Students come from all levels of educational, professional and economic backgrounds. “We’re not looking for the highest potential entrepreneurs and getting behind them,” Forrester said. “It’s really a much larger embrace for what entrepreneurship means in the community as a form of people hearing the needs of others around them and finding ways to respond to that.”

COVID-19 forced a transition to online learning, something that will be maintained as an option when the pandemic eases. Technology is helping with duplicating the CBA in cities like Chicago, Illinois; Charleston, South Carolina; Charlotte, North Carolina; Wichita, Kansas; Dallas, Texas; Los Angeles, California; Richmond, Virginia; and Brooklyn, New York. “This isn’t about people having a certain level of education,” Demmellash said. “What’s required is people bring a heart and a commitment.”

Rising Tide Capital, funded primarily by corporate, foundation, and government grants, is looking to expand its headquarters in Jersey City to make a bigger impact on urban cities around the nation.
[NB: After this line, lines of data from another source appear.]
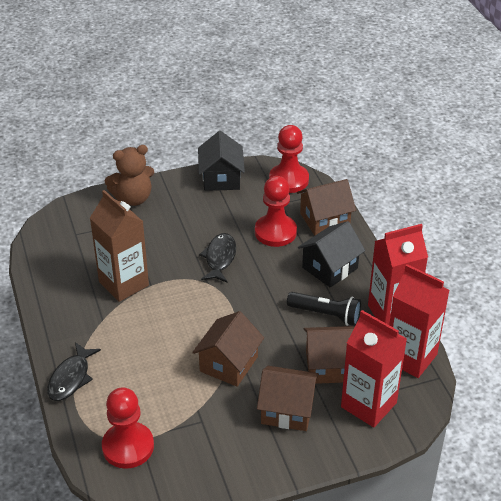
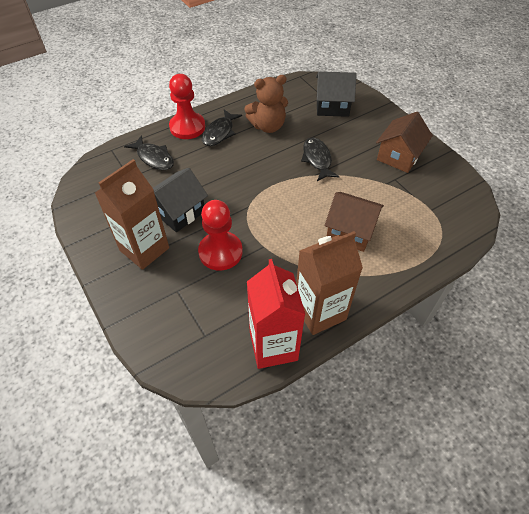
black fish: 2 -> 3
black flashlight: 1 -> 0
brown carton: 1 -> 2
brown house: 4 -> 2
red carton: 3 -> 1
red pawn: 3 -> 2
A $1.5 million capital campaign is underway to build a permanent hub, complete with workspace, classroom space, training space and affordable housing. It’s a broad vision that could have an everlasting impact.

“What warms my heart is when we see the children of entrepreneurs at events or their parents’ business, and you see the look in their eyes,” said Demmellash, a daughter of an entrepreneur. “Children of entrepreneurs have a high rate of graduation and a better chance of becoming entrepreneurs. It’s long-term transformative thinking that we’re trying to create.”
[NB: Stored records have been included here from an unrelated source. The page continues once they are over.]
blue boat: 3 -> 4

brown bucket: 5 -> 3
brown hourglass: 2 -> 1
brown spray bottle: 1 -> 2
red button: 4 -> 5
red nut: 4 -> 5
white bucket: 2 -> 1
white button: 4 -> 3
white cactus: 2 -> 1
With many small businesses struggling through the pandemic and unemployed workers looking to start their own business, RTC is seeing a need and meeting it. “It’s so critically important, particularly for people of color, to know there’s a space for them to start and grow their business over the long-term,” Demmellash said. “They are agents of change in the kind of long-term economic transformation we’re seeking.”